Поэтому пока сам образ подлинной России открывается не всем, не скопом, не в транспарантах площадных — а в индивидуальном мистическом видении Никиты, человека, решившегося на приобщение к миру, на общение с людьми своей страны, на подвиг честного частного дела по спасению хотя бы малых одушевленных частичек огромной российской души. Сама душа эта и является ему в финале романа — в образе посмертно обретшей свой истинный, от цвета волос до характера, облик возлюбленной Яси. Потому что Россия будущего и есть — распрямившееся, избавившееся от искажений, истинного цвета пространство, где все люди наконец совпадут с собой и друг с другом, и реальность, от которой отреклись, будет прощена и принята: «Все вдруг разрешилось. Переломанные судьбы срослись. Вывихнутые души встали на место. Тот, кто искал любовь, — ее нашел. Тот, кто хотел свободы, — получил свободу. Даже беды и боль осознались как мосты, ведущие в счастье. И были прощены. И люди, почти неразличимые раньше сквозь суету каких-то ненужных, посторонних им движений, вдруг замерли и стали собой».

Семнадцатый год и его отраженное повторение-реванш в девяностых выглядят теперь пробой судьбы. Ошибившись в шаге длиною в век, мы как будто вернулись на исходную позицию.

Век серебряный потому и глуше цветом, как бы сомнительней золотого, что ощущает себя расцветающим не к месту и не ко времени, призванным — и обманутым историей. Он прозревает неизбежность прихода Большого Скифа…

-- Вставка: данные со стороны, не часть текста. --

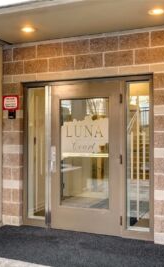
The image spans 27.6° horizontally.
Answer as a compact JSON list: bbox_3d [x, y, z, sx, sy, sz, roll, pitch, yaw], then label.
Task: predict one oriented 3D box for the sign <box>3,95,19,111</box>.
[{"bbox_3d":[-1.051,-0.454,4.901,0.285,0.217,0.014,0,0,23],"label":"sign"}]

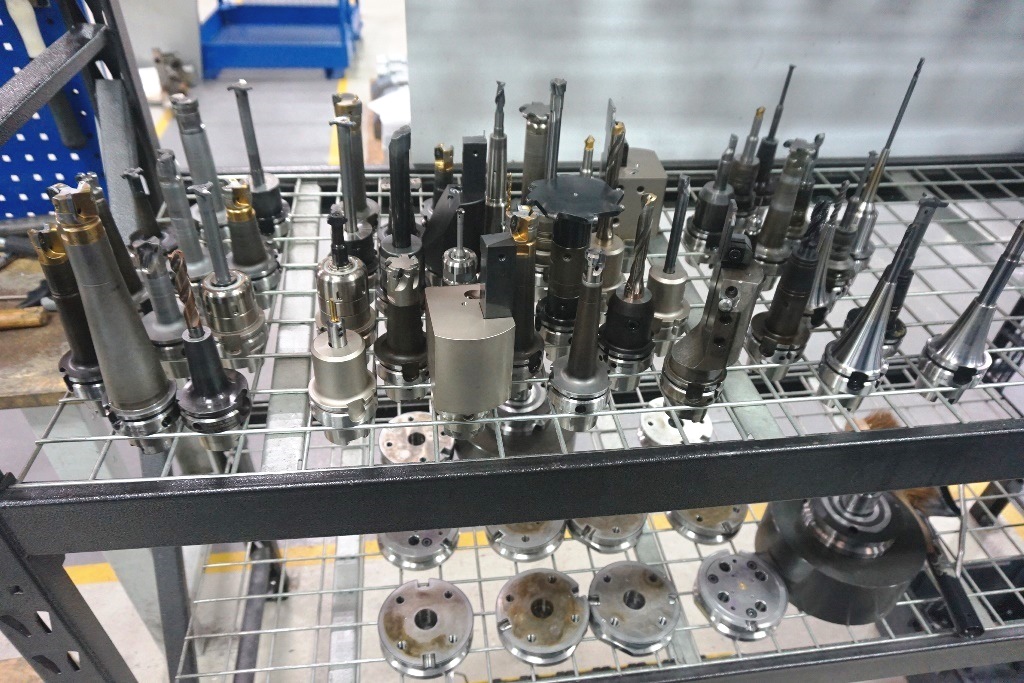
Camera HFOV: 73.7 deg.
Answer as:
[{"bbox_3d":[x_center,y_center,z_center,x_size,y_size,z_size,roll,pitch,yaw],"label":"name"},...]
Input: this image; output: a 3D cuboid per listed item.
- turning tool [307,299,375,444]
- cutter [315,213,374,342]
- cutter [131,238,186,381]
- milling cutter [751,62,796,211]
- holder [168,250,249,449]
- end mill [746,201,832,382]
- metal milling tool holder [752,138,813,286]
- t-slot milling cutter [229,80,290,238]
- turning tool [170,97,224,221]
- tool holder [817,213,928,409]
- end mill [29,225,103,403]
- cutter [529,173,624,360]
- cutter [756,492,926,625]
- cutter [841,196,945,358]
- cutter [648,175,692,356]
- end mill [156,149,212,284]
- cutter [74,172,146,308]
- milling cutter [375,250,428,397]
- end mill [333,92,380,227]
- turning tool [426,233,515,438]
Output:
[{"bbox_3d":[-0.160,0.026,0.640,0.063,0.154,0.063,4,37,-3],"label":"turning tool"},{"bbox_3d":[-0.177,-0.054,0.723,0.063,0.179,0.063,-1,38,-9],"label":"cutter"},{"bbox_3d":[-0.351,-0.033,0.693,0.063,0.158,0.063,3,37,-2],"label":"cutter"},{"bbox_3d":[0.384,-0.288,1.010,0.063,0.233,0.063,-4,40,-6],"label":"milling cutter"},{"bbox_3d":[-0.278,0.011,0.617,0.063,0.212,0.063,0,41,-10],"label":"holder"},{"bbox_3d":[0.303,-0.052,0.736,0.063,0.209,0.063,-2,37,-8],"label":"end mill"},{"bbox_3d":[0.331,-0.152,0.845,0.063,0.194,0.063,0,37,0],"label":"metal milling tool holder"},{"bbox_3d":[-0.322,-0.215,0.871,0.063,0.225,0.063,-3,40,-7],"label":"t-slot milling cutter"},{"bbox_3d":[-0.388,-0.205,0.870,0.063,0.208,0.063,-4,40,-7],"label":"turning tool"},{"bbox_3d":[0.364,-0.024,0.686,0.063,0.214,0.063,2,38,-1],"label":"tool holder"},{"bbox_3d":[-0.400,-0.015,0.637,0.063,0.197,0.063,-2,38,-9],"label":"end mill"},{"bbox_3d":[0.060,-0.067,0.731,0.093,0.196,0.093,2,38,-1],"label":"cutter"},{"bbox_3d":[0.510,0.283,1.044,0.218,0.183,0.218,-3,41,-8],"label":"cutter"},{"bbox_3d":[0.415,-0.057,0.747,0.063,0.210,0.063,-3,39,-7],"label":"cutter"},{"bbox_3d":[0.173,-0.081,0.744,0.063,0.211,0.063,0,37,0],"label":"cutter"},{"bbox_3d":[-0.368,-0.124,0.782,0.063,0.195,0.063,-4,40,-7],"label":"end mill"},{"bbox_3d":[-0.417,-0.081,0.714,0.063,0.194,0.063,4,36,-3],"label":"cutter"},{"bbox_3d":[-0.112,-0.014,0.700,0.063,0.161,0.063,-1,41,-9],"label":"milling cutter"},{"bbox_3d":[-0.209,-0.215,0.899,0.063,0.209,0.063,-2,39,-8],"label":"end mill"},{"bbox_3d":[-0.037,0.001,0.635,0.077,0.212,0.087,-4,39,-9],"label":"turning tool"}]

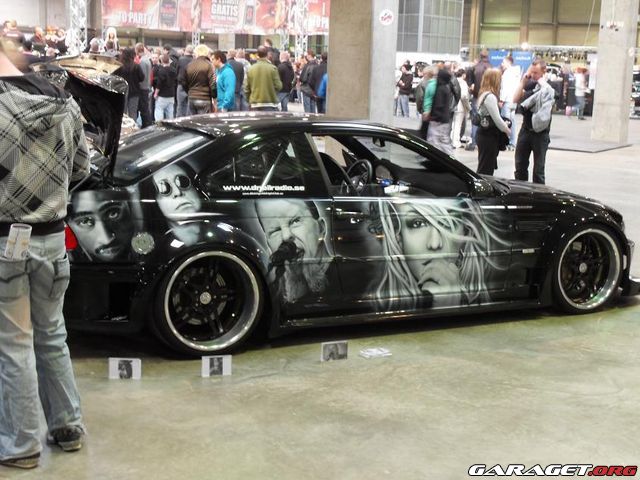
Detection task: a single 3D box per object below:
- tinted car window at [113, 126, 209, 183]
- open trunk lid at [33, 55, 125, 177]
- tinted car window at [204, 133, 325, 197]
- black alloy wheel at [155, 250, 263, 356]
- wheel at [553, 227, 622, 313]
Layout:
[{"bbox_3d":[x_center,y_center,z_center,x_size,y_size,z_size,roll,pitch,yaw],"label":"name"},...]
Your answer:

«В этих покуда не обжитых, вполне бессмысленных, диких краях за перевалом тысячелетия» обнаруживает русское общество Евгений Ермолин в своей статье-манифесте «Человек из России», посвященной творчеству В. Пьецуха и, благодаря предмету размышления, ставшей для критика поводом обосновать свое восприятие нынешнего лика отечества («Октябрь». 2006. № 9). Но «дикость» — это не только просвечивающее через салонный снежок культуры тление бурой степи, не только «примитивизация культурного ландшафта в теряющей свой смысл стране» (Ермолин). «Дикость» — еще и сброс ошибок культуры, возвращение на позиции чистой возможности старта с уже нажитым знанием об ошибочных путях.